7:12 Yahweh promised to bring Israel under His control and to subdue it, as when a hunter throws a net over birds. He would chasten them in harmony with what He had earlier proclaimed to His people when He gave them the Mosaic Covenant (cf. Lev. 26:28).
"Vv 8-12 would appear to refer to Hoshea's desperate, inconsistent attempts at foreign alliances. He came to power submitting to Assyrian hegemony, paying tribute, and thus preserving the central-southern portions of the nation not yet controlled by Assyria. Within a few years (i.e., sometime in the mid-720s) he stopped tribute payments to Assyria and appealed for support to a temporarily resurgent Egypt (1 Kgs 17:2-4). This was the mixed up' foreign policy among the nations' (v 8) of a dying people (v 9)."55
7:13 The Lord pronounced doom on the Israelites because He would judge them for straying from Him like sheep from their Shepherd. Destruction would be their punishment because they rebelled against Him. His desire was to redeem them from destruction, but they only spoke lies about His desire and ability to redeem them. That is why they made foreign treaties: to defend themselves since they thought Yahweh would or could not.
"The God of the Exodus is unchanged in His will, but because of Israel's lies there will be no exodus' from the Assyrian danger."56
7:14 When the people cried out, it was not in prayer to God but out of self-pity over their miserable condition. These tears did not impress Him. They assembled (or gashed themselves, maybe both) to obtain food and drink from their idols. Crying out, wailing, and slashing oneself were all aspects of the Canaanite worship style that the Israelites adopted (cf. 1 Kings 18:28). They turned away from Yahweh, the only one who could provide their needs, like stubborn children.
7:15 It was Yahweh who had taught His people how to be strong. He had also made them strong militarily (cf. Ezek. 30:24-25), for example during Jeroboam II's reign (cf. 2 Kings 14:25-28). Yet they had used what He had given them to sin against Him (cf. Gen. 50:20). They treated Him as their enemy. This was further evidence of their ingratitude.

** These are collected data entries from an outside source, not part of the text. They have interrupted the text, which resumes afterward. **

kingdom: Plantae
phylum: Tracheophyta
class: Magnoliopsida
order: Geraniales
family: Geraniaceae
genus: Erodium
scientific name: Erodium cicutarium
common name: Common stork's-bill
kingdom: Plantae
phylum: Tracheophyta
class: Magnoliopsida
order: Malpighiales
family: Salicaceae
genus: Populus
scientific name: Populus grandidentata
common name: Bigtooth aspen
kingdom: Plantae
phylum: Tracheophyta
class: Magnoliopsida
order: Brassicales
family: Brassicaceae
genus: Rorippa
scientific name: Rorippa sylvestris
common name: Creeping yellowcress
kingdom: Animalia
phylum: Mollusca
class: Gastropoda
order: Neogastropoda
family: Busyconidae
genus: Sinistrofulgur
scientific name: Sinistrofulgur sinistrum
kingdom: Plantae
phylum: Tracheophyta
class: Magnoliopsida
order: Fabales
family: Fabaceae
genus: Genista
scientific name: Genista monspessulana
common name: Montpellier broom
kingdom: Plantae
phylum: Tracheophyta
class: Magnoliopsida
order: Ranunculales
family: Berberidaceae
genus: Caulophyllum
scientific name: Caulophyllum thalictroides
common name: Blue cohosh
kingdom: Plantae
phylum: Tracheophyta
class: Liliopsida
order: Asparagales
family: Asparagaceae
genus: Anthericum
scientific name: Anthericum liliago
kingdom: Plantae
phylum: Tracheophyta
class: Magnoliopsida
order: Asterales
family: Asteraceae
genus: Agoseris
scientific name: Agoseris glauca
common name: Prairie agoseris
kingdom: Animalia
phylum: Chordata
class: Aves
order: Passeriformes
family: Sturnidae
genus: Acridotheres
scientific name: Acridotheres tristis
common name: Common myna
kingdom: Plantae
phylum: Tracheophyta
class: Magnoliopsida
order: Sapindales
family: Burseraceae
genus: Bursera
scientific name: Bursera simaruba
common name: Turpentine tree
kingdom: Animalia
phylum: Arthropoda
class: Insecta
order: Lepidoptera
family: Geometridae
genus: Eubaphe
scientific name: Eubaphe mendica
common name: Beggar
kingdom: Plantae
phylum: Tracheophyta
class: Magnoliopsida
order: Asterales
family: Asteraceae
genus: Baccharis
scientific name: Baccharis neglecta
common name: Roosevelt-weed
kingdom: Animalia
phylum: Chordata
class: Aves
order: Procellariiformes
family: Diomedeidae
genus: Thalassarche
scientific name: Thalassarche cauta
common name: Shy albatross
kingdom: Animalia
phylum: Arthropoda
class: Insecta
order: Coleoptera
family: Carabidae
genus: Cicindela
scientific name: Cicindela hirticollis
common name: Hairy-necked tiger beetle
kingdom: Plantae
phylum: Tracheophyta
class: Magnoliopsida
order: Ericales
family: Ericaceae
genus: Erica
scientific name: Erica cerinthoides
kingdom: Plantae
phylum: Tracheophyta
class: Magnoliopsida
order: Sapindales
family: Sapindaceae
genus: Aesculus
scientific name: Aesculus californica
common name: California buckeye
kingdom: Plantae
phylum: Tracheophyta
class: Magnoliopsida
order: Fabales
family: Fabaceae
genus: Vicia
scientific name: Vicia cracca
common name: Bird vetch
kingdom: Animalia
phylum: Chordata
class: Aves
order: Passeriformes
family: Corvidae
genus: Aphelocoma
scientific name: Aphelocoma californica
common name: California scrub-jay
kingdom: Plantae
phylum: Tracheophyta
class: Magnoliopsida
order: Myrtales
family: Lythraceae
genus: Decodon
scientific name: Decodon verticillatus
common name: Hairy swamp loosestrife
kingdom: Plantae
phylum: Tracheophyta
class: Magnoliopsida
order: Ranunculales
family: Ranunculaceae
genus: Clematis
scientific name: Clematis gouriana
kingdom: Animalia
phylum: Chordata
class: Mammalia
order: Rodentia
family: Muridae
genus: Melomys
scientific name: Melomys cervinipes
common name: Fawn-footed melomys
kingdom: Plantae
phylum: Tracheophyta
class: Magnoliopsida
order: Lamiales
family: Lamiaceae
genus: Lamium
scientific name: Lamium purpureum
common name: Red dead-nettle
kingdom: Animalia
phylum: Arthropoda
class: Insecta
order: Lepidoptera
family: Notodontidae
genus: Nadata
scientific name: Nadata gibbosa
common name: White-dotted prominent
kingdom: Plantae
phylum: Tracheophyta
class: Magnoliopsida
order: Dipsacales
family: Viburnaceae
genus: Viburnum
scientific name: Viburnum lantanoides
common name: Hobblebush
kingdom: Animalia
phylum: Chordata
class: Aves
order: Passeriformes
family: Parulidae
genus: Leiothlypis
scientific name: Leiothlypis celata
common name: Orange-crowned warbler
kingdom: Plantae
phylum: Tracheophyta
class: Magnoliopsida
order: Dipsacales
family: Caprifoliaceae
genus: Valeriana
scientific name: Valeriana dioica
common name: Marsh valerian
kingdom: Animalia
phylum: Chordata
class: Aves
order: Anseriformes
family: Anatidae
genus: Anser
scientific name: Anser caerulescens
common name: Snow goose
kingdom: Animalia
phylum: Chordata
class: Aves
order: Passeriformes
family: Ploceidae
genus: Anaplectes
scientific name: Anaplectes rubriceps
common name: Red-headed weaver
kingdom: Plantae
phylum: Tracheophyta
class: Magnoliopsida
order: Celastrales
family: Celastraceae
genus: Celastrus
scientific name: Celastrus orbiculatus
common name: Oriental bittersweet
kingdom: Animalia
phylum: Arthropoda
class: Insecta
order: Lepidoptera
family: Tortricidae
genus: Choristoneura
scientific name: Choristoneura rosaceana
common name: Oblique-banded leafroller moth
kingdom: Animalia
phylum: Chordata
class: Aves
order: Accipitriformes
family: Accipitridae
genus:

7:16 They had looked around to other nations for help, but they had not turned their hearts and eyes to heaven to seek the Lord's help. They had become like a warped bow in Yahweh's hands. Rather than shooting His enemies, they shot their own leaders and slew them (e.g., Zechariah, Shallum, Pekahiah, and Pekah). In the days of Jeroboam II the Israelites had also boasted insolently about not needing Yahweh to the Egyptians. But the Egyptians, their treaty partner on several occasions, would deride them for their weakness.